Lee Jong-su (Yoo) bumps into an old neighbor and childhood friend of his while roaming the streets of Paju, South Korea. At first Jong-su does not recognize Shin Hae-mi (Jun), but she convinces him to have dinner with her anyway. While reconnecting, Hae-mi tells Jong-su she is going on a trip to Africa. She asks Jong-su to watch her cat while she is away.
Jong-su has been without a job since graduating from college. He is the caretaker of his family farm during his father’s absence due to legal affairs. Hae-mi brings Jong-su to her apartment to instruct him on how to feed the cat. The two have sex in her apartment, and Hae-mi departs on her trip to Africa a few days later.
When Hae-mi returns from her trip, she has a mysterious man with her. Ben (Yeun) was the only other South Korean she met on the trip. The three new friends go out for dinner. At dinner Hae-mi describes the beautiful African sunset to Jong-su. As the sunset, she wished that she could disappear just as the sun has. This brings Hae-mi to tears. Ben finds it funny when people cry because he has never felt what it is like to cry.
“Sometimes I burn down greenhouses. You can make it disappear as if it never existed.”
Ben is very well-off as seen by his luxury car and places he hangs out. He invites the couple over for dinner at his apartment. Jong-su is still uncomfortable with Ben, not trusting his intent with Hae-mi. Ben searches his apartment out of curiosity for the man he considers a modern Great Gatsby. In Ben’s bathroom he finds a number of women’s necklaces and bracelets.
“Why do we live? What is the significance of living? This kind of person is really hungry, they called the great hunger.”
Day’s later the trio join Ben’s friends for dinner. Hae-mi shows the group a dance she learned while in Africa. The group seems very amused by her dance, except Ben who lets out a deep yawn. Hae-mi and Ben visit Jong-su’s farm. The three bond over the peaceful nature of the land. Hae-mi strips and performs a dance in front of the sunset for Ben and Jong-su.
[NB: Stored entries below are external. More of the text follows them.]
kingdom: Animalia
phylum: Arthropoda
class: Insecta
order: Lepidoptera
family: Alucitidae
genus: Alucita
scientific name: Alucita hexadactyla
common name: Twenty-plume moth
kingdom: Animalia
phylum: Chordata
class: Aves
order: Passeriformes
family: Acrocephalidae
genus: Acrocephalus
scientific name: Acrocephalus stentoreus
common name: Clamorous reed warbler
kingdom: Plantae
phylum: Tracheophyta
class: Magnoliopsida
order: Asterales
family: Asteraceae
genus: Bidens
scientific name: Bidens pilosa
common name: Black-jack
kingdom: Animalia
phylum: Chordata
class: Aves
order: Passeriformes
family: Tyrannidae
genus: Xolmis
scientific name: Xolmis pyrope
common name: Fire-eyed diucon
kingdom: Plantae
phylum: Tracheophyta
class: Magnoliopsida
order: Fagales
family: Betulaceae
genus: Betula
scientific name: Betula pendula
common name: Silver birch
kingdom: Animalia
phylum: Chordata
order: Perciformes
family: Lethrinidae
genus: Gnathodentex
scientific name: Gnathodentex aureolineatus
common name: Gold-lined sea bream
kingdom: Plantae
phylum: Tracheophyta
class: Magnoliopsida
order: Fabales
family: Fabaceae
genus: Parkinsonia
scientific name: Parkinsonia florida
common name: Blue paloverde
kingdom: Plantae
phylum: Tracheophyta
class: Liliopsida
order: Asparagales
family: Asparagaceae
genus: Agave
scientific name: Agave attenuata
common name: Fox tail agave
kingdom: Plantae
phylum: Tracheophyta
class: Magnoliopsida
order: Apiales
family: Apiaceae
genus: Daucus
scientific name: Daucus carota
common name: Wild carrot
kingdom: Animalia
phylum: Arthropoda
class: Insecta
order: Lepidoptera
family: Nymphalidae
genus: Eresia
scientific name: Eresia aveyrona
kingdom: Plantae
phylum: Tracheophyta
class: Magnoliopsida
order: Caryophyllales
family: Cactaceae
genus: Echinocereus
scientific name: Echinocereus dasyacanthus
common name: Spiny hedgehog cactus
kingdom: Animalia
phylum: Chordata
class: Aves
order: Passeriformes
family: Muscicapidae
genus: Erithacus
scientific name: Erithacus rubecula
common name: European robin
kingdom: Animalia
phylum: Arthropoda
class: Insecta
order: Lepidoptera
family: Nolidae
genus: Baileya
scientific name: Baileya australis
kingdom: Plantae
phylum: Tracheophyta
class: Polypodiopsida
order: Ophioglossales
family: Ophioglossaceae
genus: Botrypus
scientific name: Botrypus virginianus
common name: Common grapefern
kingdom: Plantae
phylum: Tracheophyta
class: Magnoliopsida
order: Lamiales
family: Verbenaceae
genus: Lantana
Jong-su reveals to Ben that he is in love with Hae-mi. Ben let’s Jong-su in on one of his secrets as well. He has a hobby of burning down greenhouses just to watch them burn. Ben is about ready to burn another, this time one very close to Jong-su. Jong-su asks Hae-mi why she strips so easy in front of men, and tells her that only whores do that. Hae-mi is upset by this statement and leaves with Ben. Day’s later Hae-mi goes missing without a trace.
What I Liked About Burning
Burning is one of the mostly beautifully shot films I have seen in recent memory. The cinematography by Kyung-pyo Hong is breathtaking, with each shot adding layers to the story. Burning uses shot composition to guide the story and allow audiences members to feel connected with what is taking place on screen.
The performances by the three leads in Burning provide depth, authenticity, and a real world feel to each of their characters. Yeun plays against type in this film, allowing the former The Walking Dead star to show the range he has as an actor. His performance allows the viewers to question any preconceived notions they may have, or develop, for his character. A mark of a truly fantastic performance.
“I guess he’s young and rich. He’s the Great Gatsby.”
In her her first credited film role, Jon-seo Jun shines as Hae-mi. She delivers a charm and vulnerability to to her character. Within the same scene she can go from playing the life of the party, to a distraught and broken individual. Jun provides a performance that would make you believe she is a seasoned performer.
Director Lee Chang-dong delivers a masterclass in film making. His version of a Hitchockian thriller warrants multiple viewings. The film makes you think you have all the answers, then Chang-dong changes the question. Burning constantly makes you think of the “what if” scenario. You are constantly questioning the reliability of the characters, as well as the film itself. Burning delivers in every aspect. It will leave audiences questioning the film, and wondering what it is that they saw.
With Burning based on a short story, the film takes many influences from literature. Not only is the main character an aspiring fiction writer, but the film uses the story structure of literature in the film. There is only one reliable narrator in the film and that is Jong-su. Even with him as the one we follow, the questions presented make us wonder if he truly is reliable. Burning also uses symbolism and metaphors throughout it’s 2.5 hour run-time.
As you can tell I have not included a section for what I thought could have been improved. I don’t think there was anything that needed improvement. Burning is a modern masterpiece. It is a shame that this film will not receive not only the acclaim, but the viewership, that it deserves. South Korea should be proud that this film was on the Oscar short list for Best Foreign Film. Although Burning was not nominated, it does not take away from the impact that it will leave on audiences. Burning is a slow burn that provides viewers with a sense of the uncertain. In many ways Burning is like a great book. You may never grasp the full artistry of the work, but the journey it takes you on will keep you asking for more.